GOAL OF THE EXERCISE: No pictures belong in the copy, but every line of the material below must be reproduced exactly.

SOURCE MATERIAL:
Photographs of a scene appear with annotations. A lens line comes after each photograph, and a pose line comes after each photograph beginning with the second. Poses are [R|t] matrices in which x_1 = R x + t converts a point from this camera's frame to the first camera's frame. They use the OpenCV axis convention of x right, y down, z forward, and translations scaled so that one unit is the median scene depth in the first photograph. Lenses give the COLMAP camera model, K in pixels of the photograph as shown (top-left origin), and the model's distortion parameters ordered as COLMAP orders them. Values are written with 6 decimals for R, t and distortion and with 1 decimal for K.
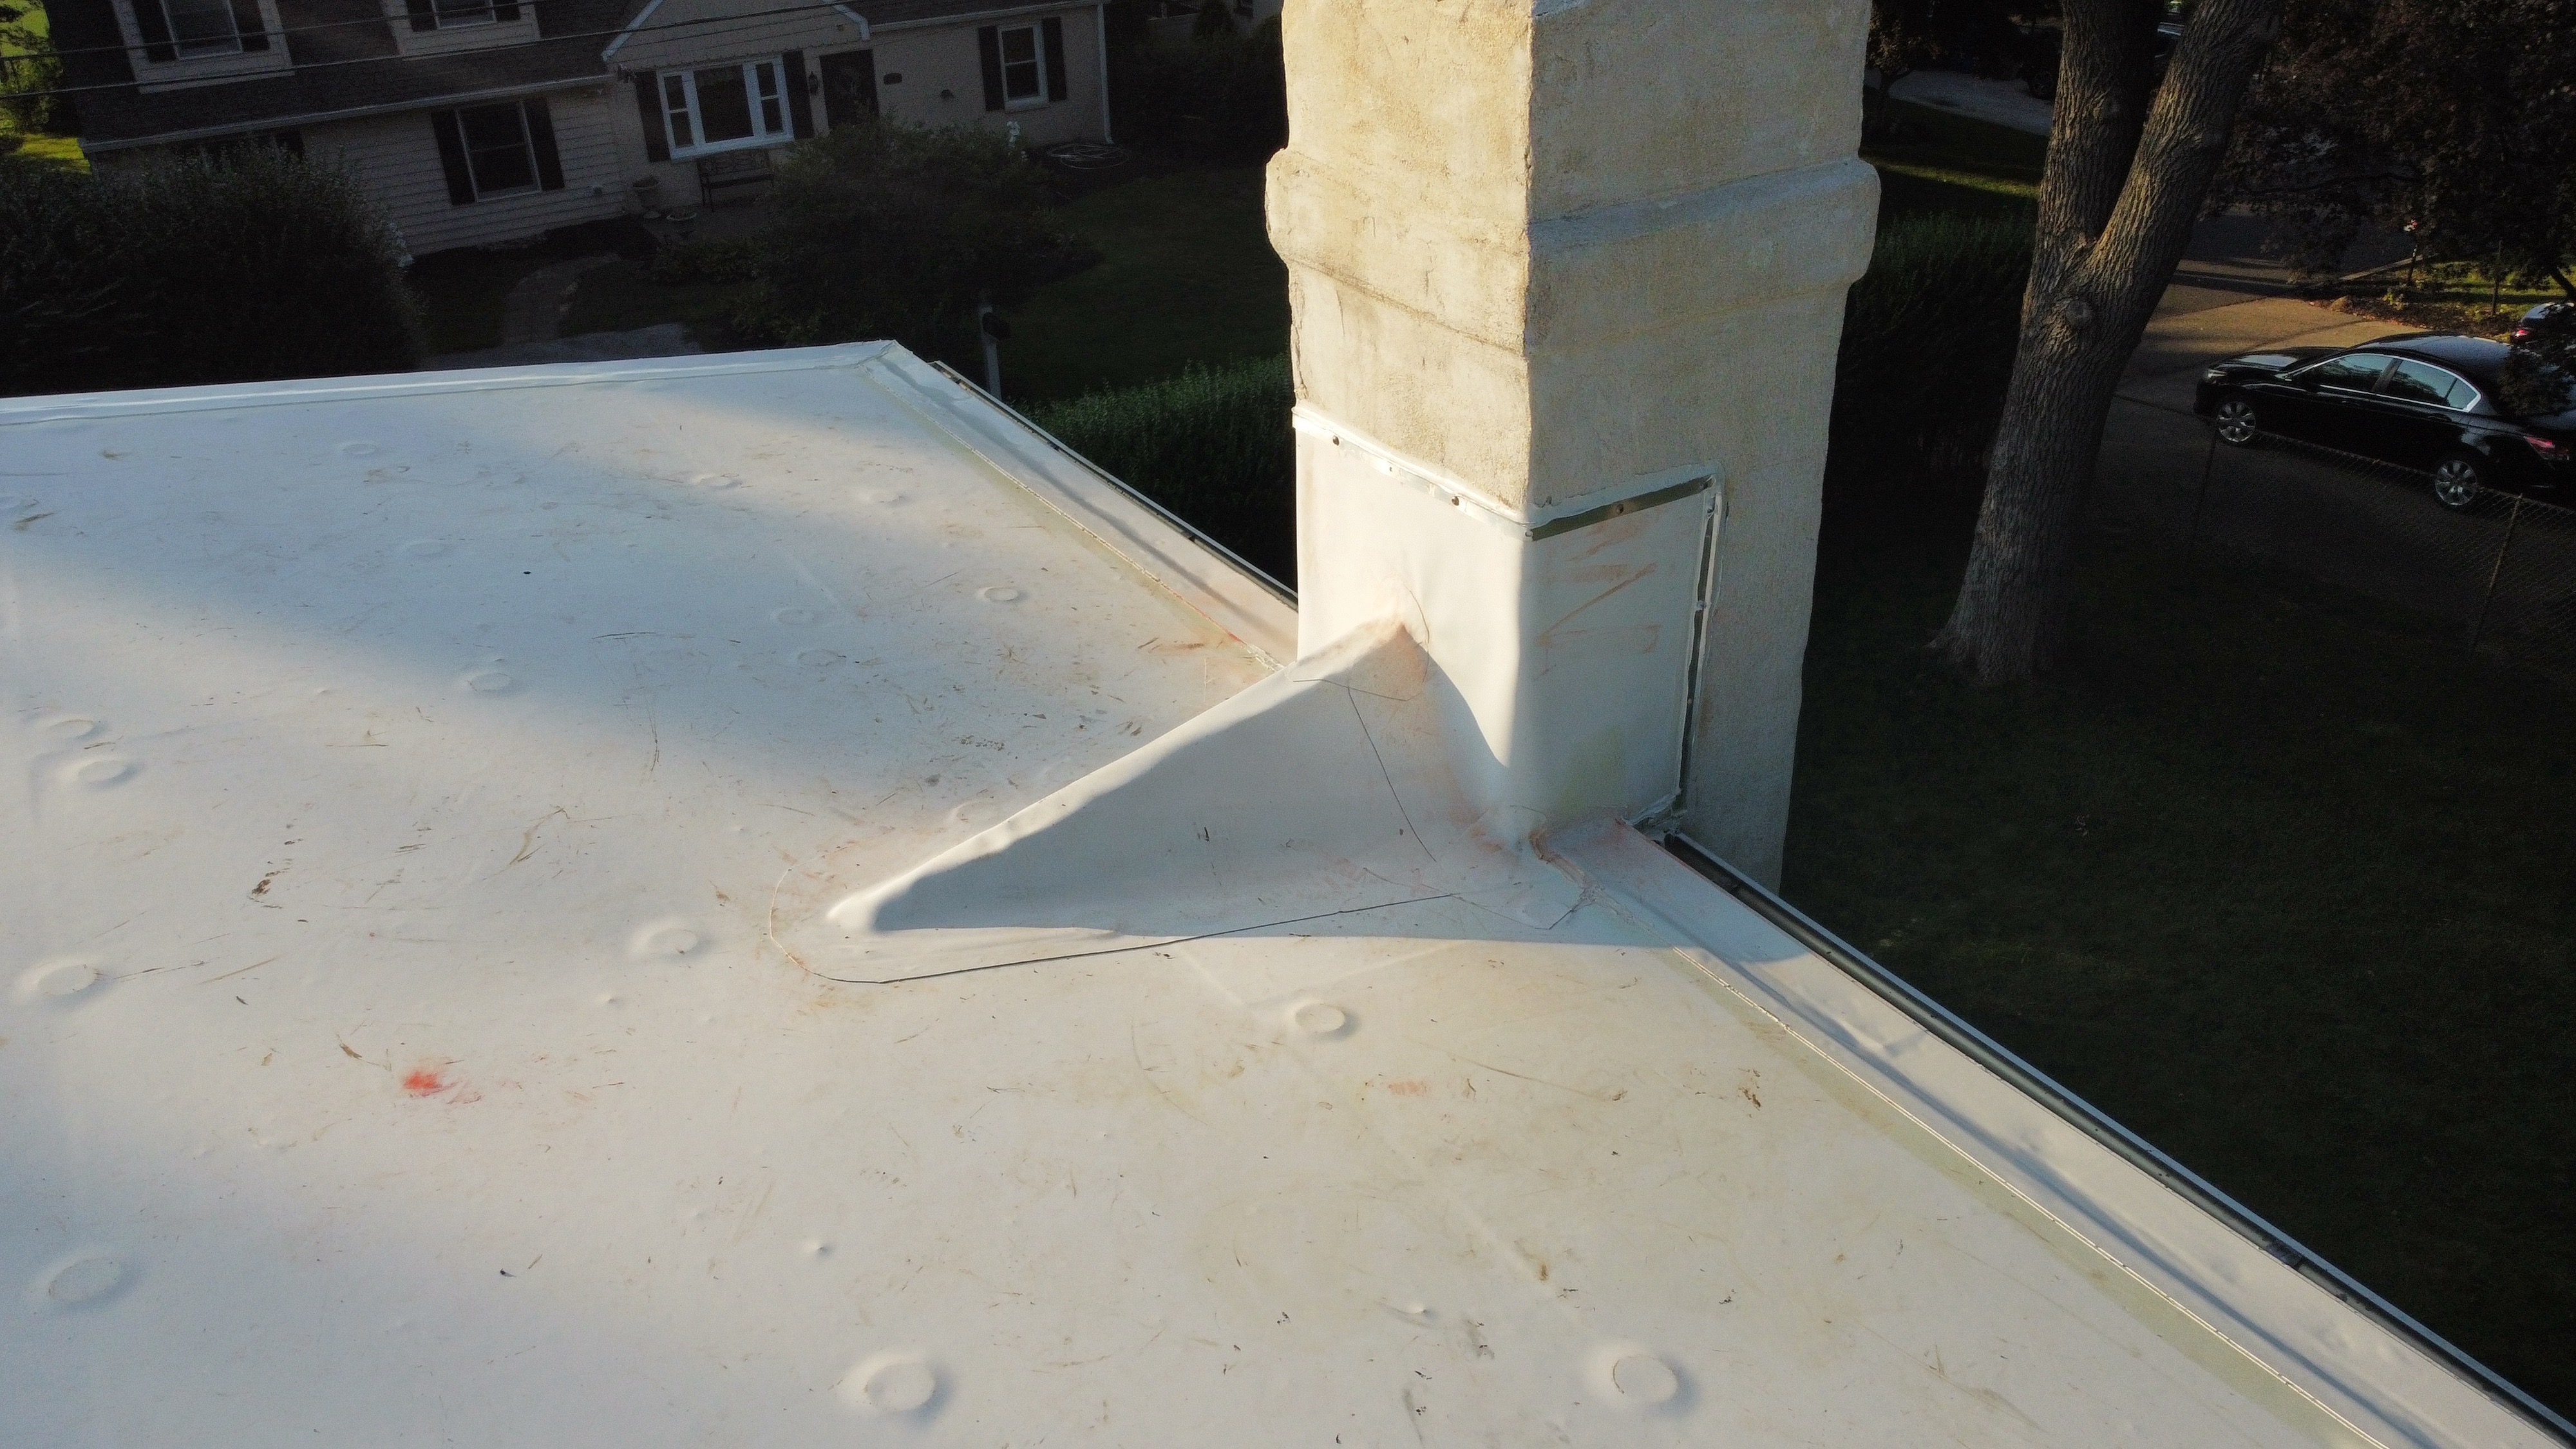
lens RADIAL K [[1941.6, 0, 1286.2], [0, 1941.6, 730.2], [0, 0, 1]] dist [0.009760, -0.010035]
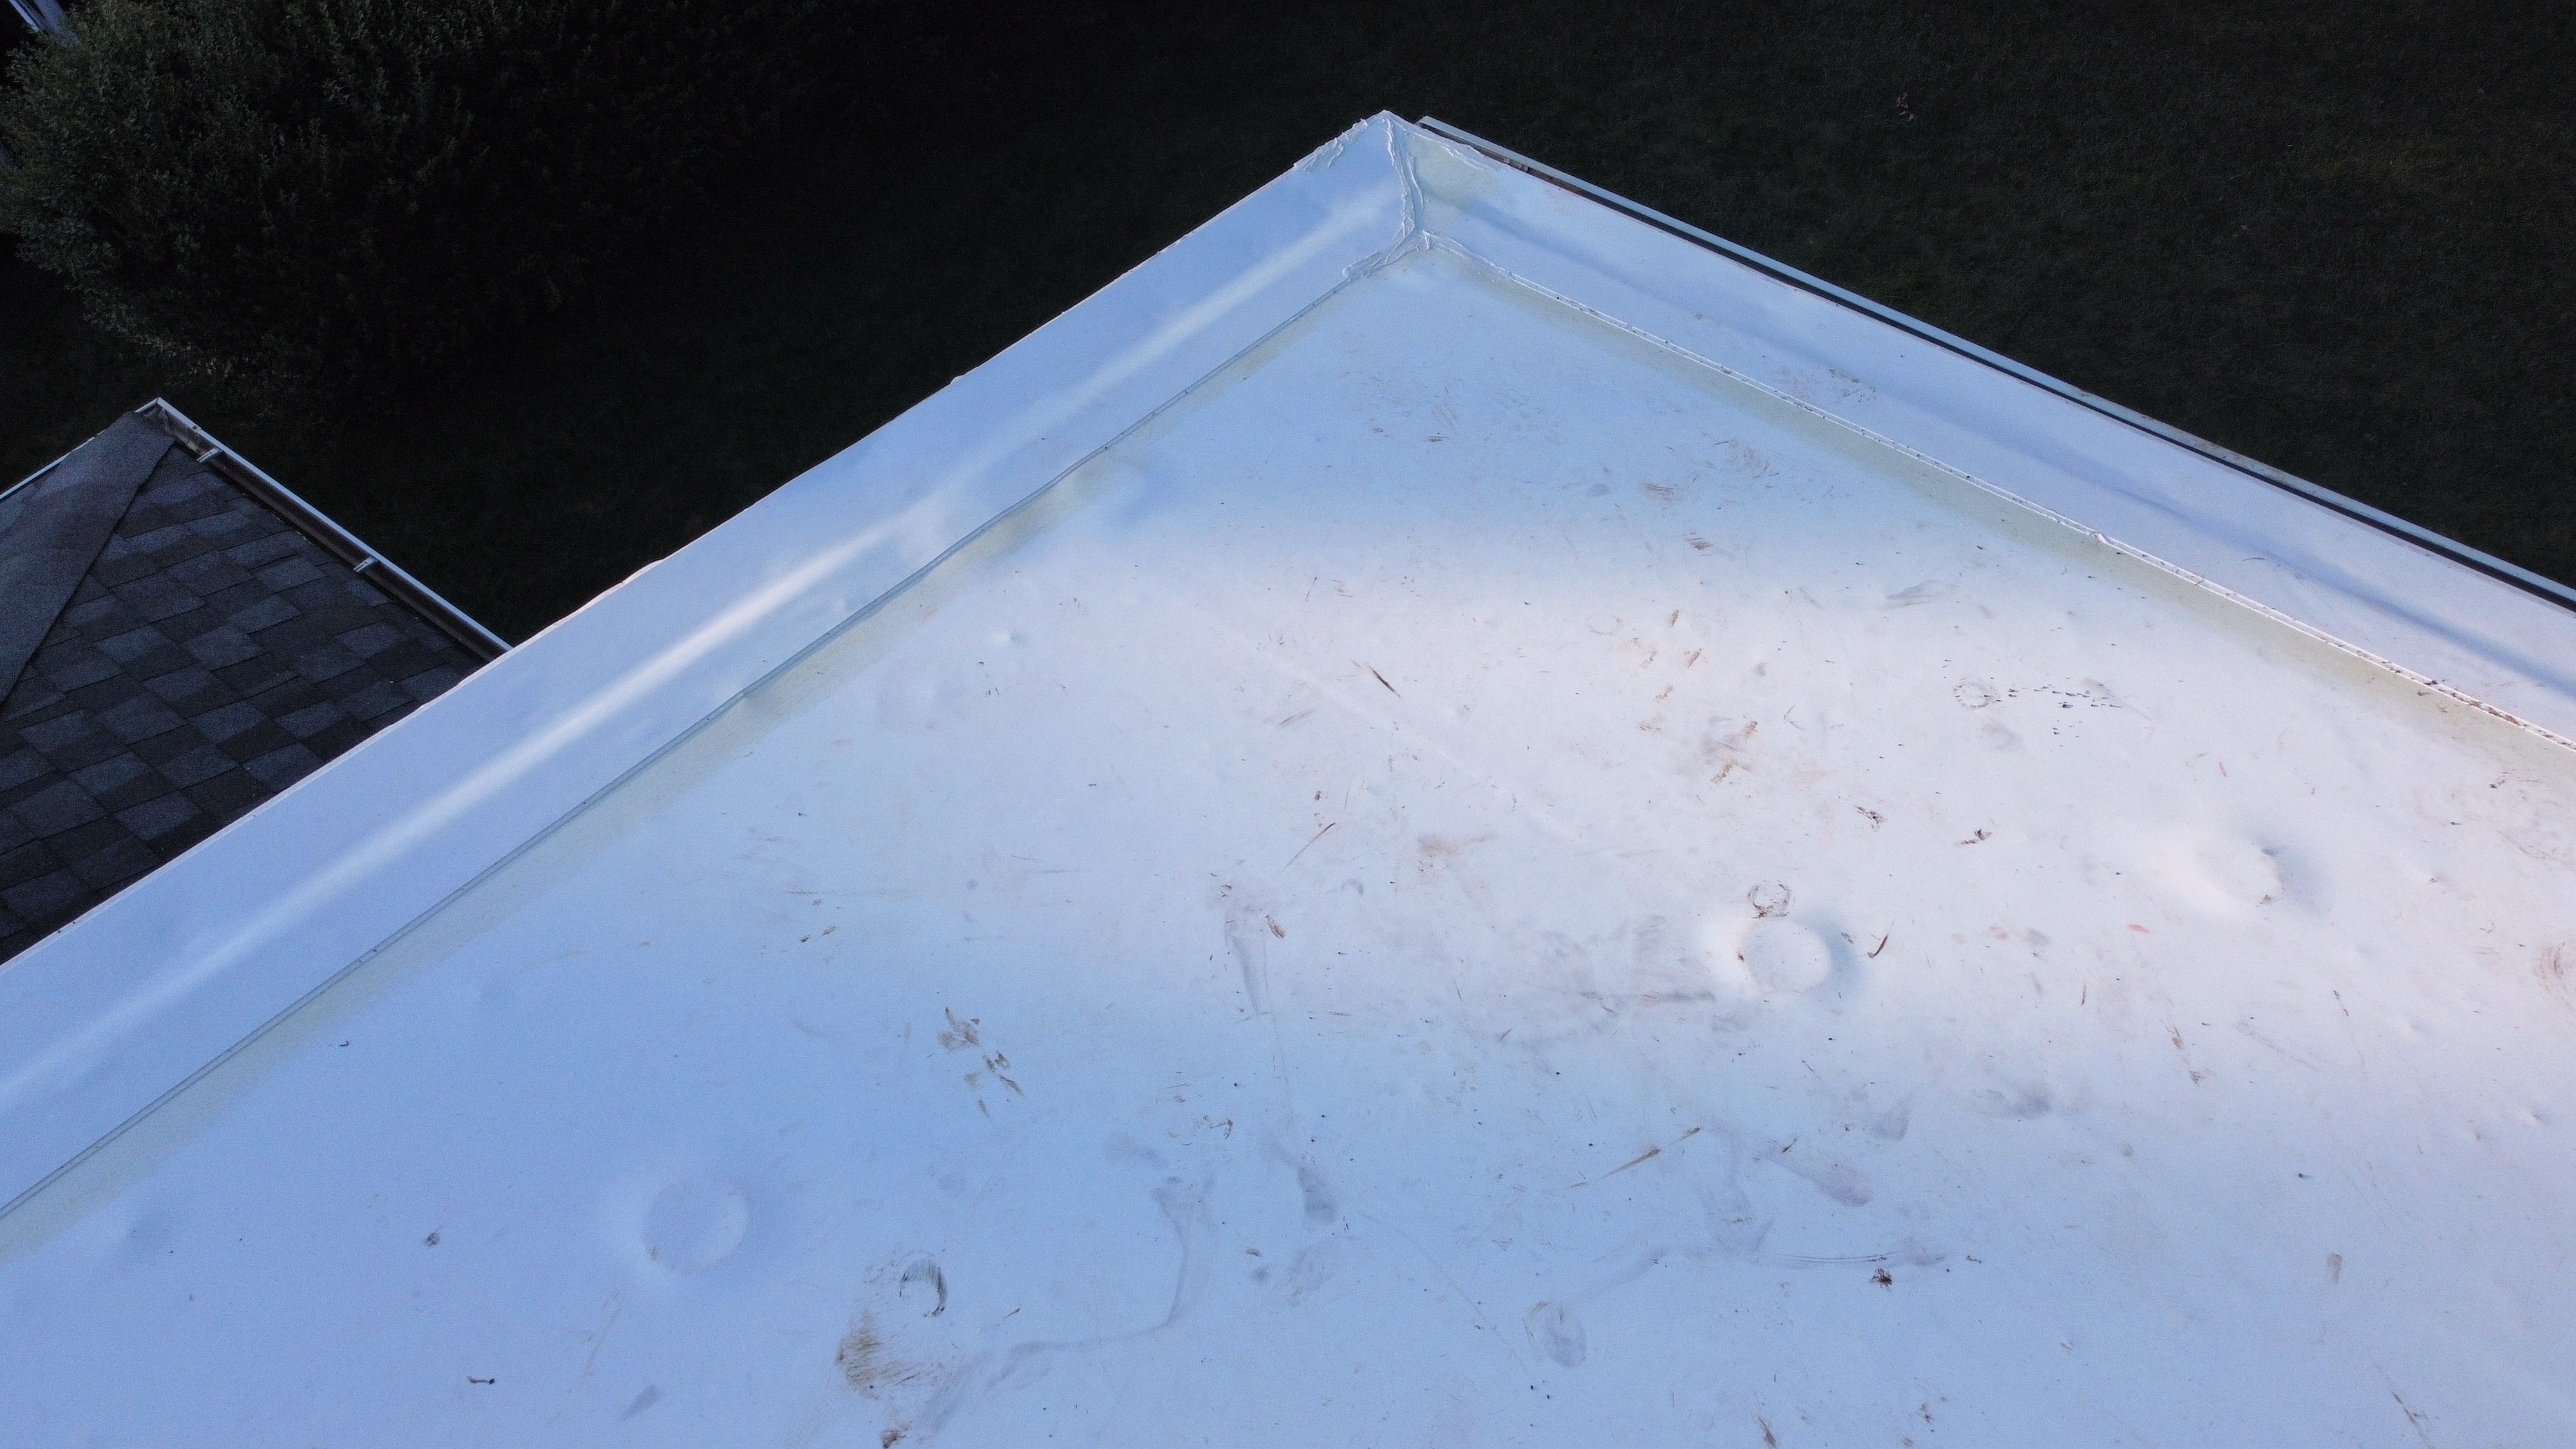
lens RADIAL K [[1941.6, 0, 1286.2], [0, 1941.6, 730.2], [0, 0, 1]] dist [0.009760, -0.010035]
pose [[0.940396, -0.267375, 0.210158, -0.412927], [0.172101, 0.907144, 0.384020, -0.291475], [-0.293321, -0.324963, 0.899090, 0.701676]]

EXPECTED ANSWER:
Photographs of a scene appear with annotations. A lens line comes after each photograph, and a pose line comes after each photograph beginning with the second. Poses are [R|t] matrices in which x_1 = R x + t converts a point from this camera's frame to the first camera's frame. They use the OpenCV axis convention of x right, y down, z forward, and translations scaled so that one unit is the median scene depth in the first photograph. Lenses give the COLMAP camera model, K in pixels of the photograph as shown (top-left origin), and the model's distortion parameters ordered as COLMAP orders them. Values are written with 6 decimals for R, t and distortion and with 1 decimal for K.
lens RADIAL K [[1941.6, 0, 1286.2], [0, 1941.6, 730.2], [0, 0, 1]] dist [0.009760, -0.010035]
lens RADIAL K [[1941.6, 0, 1286.2], [0, 1941.6, 730.2], [0, 0, 1]] dist [0.009760, -0.010035]
pose [[0.940396, -0.267375, 0.210158, -0.412927], [0.172101, 0.907144, 0.384020, -0.291475], [-0.293321, -0.324963, 0.899090, 0.701676]]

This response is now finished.